My second day in Kyoto was packed with a myriad of activities too – I wore a kimono, visited some temples, visited Kyoto University and went for a party organized by some university students. Chizuru has a teacher who teaches her and some other students how to wear kimonos. The teacher was really kind to have me over. 🙂 Coming from a country where people put on clothes quickly, wearing a kimono is as good as a culture shock for me. There are so many layers of clothes and they tied a complicated “obi” at the back of the kimono too. I think it took the teacher around 30 minutes to dress me up! After putting on the kimono, I found it quite difficult to walk, I could only take small steps. The kimono probably makes Japanese women feminine relatively speaking.
After the kimono wearing activity, I visited Kitano Tenmangu – the temple that is very popular for students to pray for success in the examinations. The temple compound was huge and I was not sure which deity was the one that students usually pray to. I actually like Kitano Tenmangu’s architecture quite a bit. I like how unpretentious it looks. I also like the moss-covered roofs which is made from the bark of cypress tree.
Next, I visited Kyoto University (or Kyodai) which is one of the more highly ranked universities in Asia. There are so many bicycles and relatively cheap restaurants in that area. Comparatively, Kyodai is a lot smaller than NUS. Different from NUS and other universities, Kyodai does not make their students wear academic gowns for their graduation ceremonies. Instead, the students do cosplay and they attend their graduation ceremonies in their own costumes. Some are really creative: http://cosplay.kotaku.com/cosplay-makes-this-the-best-graduation-ceremony-in-japa-1550967911 . Apparently, the media coverage for the graduation ceremony is quite strong. And I don’t see why not. On a more normal school day, the clock tower and the tree in front of the clock tower remain as the icons of the university.

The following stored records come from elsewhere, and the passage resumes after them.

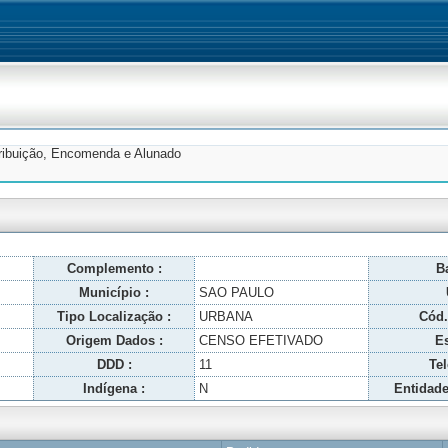
tribuição, Encomenda e Alunado
Complemento :
Ba
Município :
SAO PAULO
Tipo Localização :
URBANA
Cód.
Origem Dados :
CENSO EFETIVADO
Es
DDD :
11
Tel
Indígena :
N
Entidade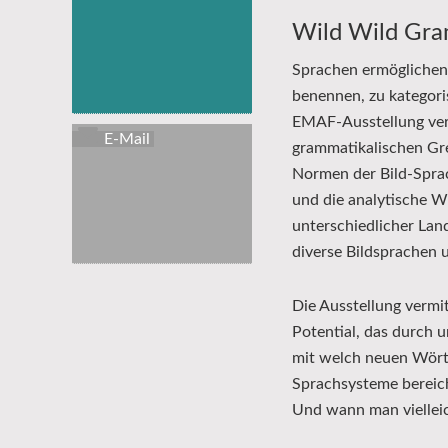
Wild Wild Gr
Sprachen ermöglichen
benennen, zu kategoris
EMAF-Ausstellung vers
E-Mail
grammatikalischen Gr
Normen der Bild-Sprac
und die analytische 
unterschiedlicher La
diverse Bildsprachen 
Die Ausstellung verm
Potential, das durch 
mit welch neuen Wört
Sprachsysteme bereich
Und wann man vielleic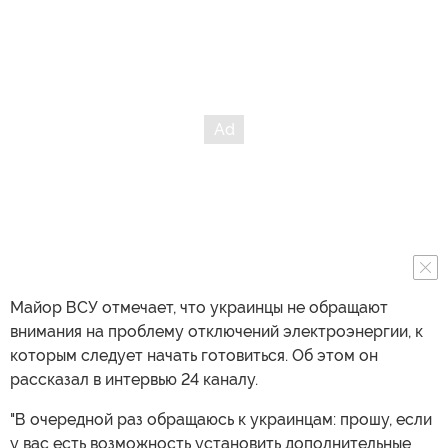
Майор ВСУ отмечает, что украинцы не обращают
внимания на проблему отключений электроэнергии, к
которым следует начать готовиться. Об этом он
рассказал в интервью 24 каналу.
"В очередной раз обращаюсь к украинцам: прошу, если
у вас есть возможность установить дополнительные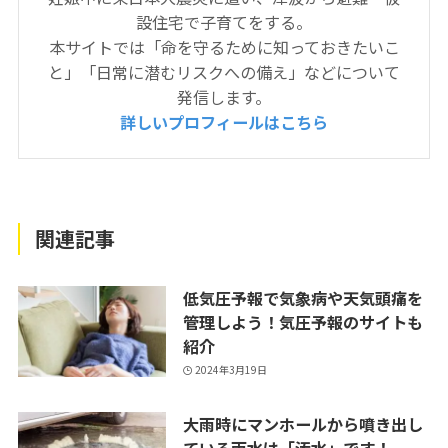
設住宅で子育てをする。
本サイトでは「命を守るために知っておきたいこ
と」「日常に潜むリスクへの備え」などについて
発信します。
詳しいプロフィールはこちら
関連記事
低気圧予報で気象病や天気頭痛を
管理しよう！気圧予報のサイトも
紹介
2024年3月19日
大雨時にマンホールから噴き出し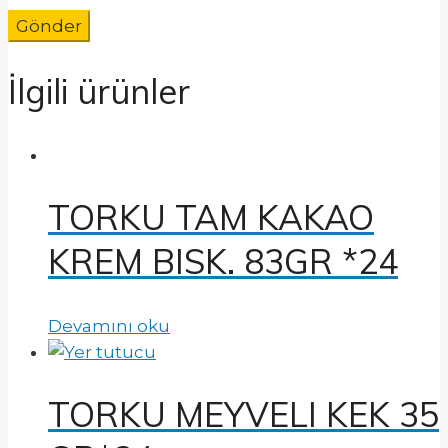
İlgili ürünler
TORKU TAM KAKAO
KREM BISK. 83GR *24
Devamını oku
TORKU MEYVELI KEK 35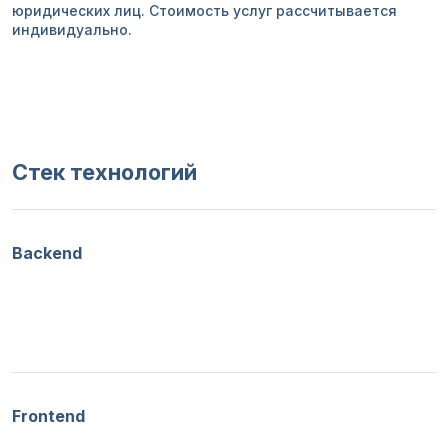
юридических лиц. Стоимость услуг рассчитывается
индивидуально.
Стек технологий
Backend
Frontend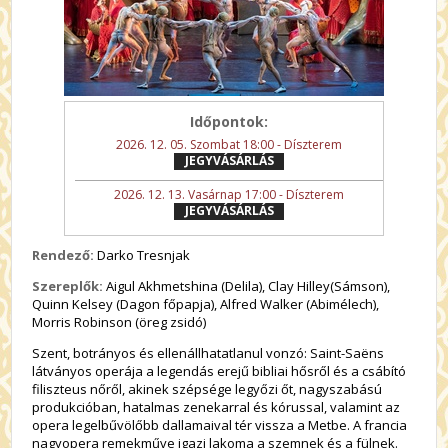
Időpontok:
2026. 12. 05. Szombat 18:00 - Díszterem
JEGYVÁSÁRLÁS
2026. 12. 13. Vasárnap 17:00 - Díszterem
JEGYVÁSÁRLÁS
Rendező:
Darko Tresnjak
Szereplők:
Aigul Akhmetshina (Delila), Clay Hilley(Sámson),
Quinn Kelsey (Dagon főpapja), Alfred Walker (Abimélech),
Morris Robinson (öreg zsidó)
Szent, botrányos és ellenállhatatlanul vonzó: Saint-Saëns
látványos operája a legendás erejű bibliai hősről és a csábító
filiszteus nőről, akinek szépsége legyőzi őt, nagyszabású
produkcióban, hatalmas zenekarral és kórussal, valamint az
opera legelbűvölőbb dallamaival tér vissza a Metbe. A francia
nagyopera remekműve igazi lakoma a szemnek és a fülnek.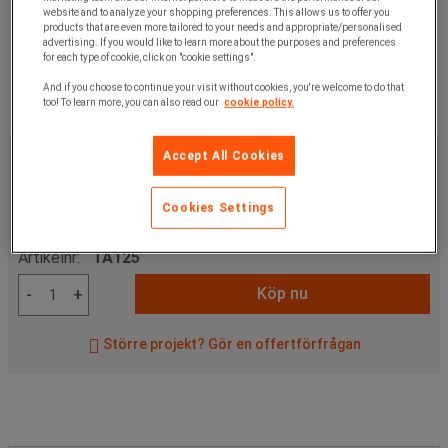
website and to analyze your shopping preferences. This allows us to offer you
products that are even more tailored to your needs and appropriate/personalised
advertising. If you would like to learn more about the purposes and preferences
for each type of cookie, click on "cookie settings".
And if you choose to continue your visit without cookies, you're welcome to do that
too! To learn more, you can also read our
cookie policy.
879,00 kr
exkl. moms
Accept All Cookies
1 098,75 kr
inkl. moms
förp med 12 st
Cookies Settings
73,25 kr exkl. moms per enhet
Artikelnr:
TA125
Köp nu
-
+
Större projekt? Gör en offertförfrågan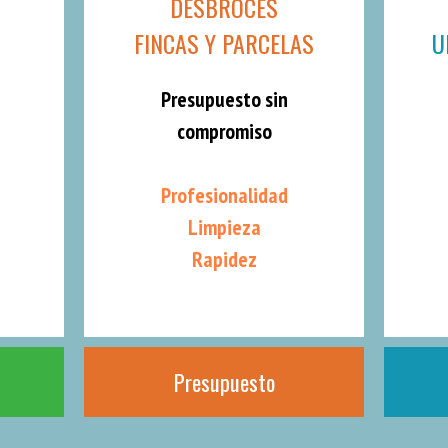
DESBROCES
FINCAS Y PARCELAS
U
Presupuesto sin
compromiso
Profesionalidad
Limpieza
Rapidez
Presupuesto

From Kyoto University, Chizuru and I went to attend a party organized by some university students. Coming from Singapore, I must say the Japanese seem a lot better at socializing and making new friends at parties as compared to us. I remember I always feel bored at my Singaporean friends’ parties because different “cliques” just stay in their own group and talk among themselves and that makes the parties feel so segregated. In the Japanese party that I went to, random people just sat down on our table and made small talks, it feels so much more like a party. 🙂 We had quite a few drinks there and got a bit high, that was quite some fun.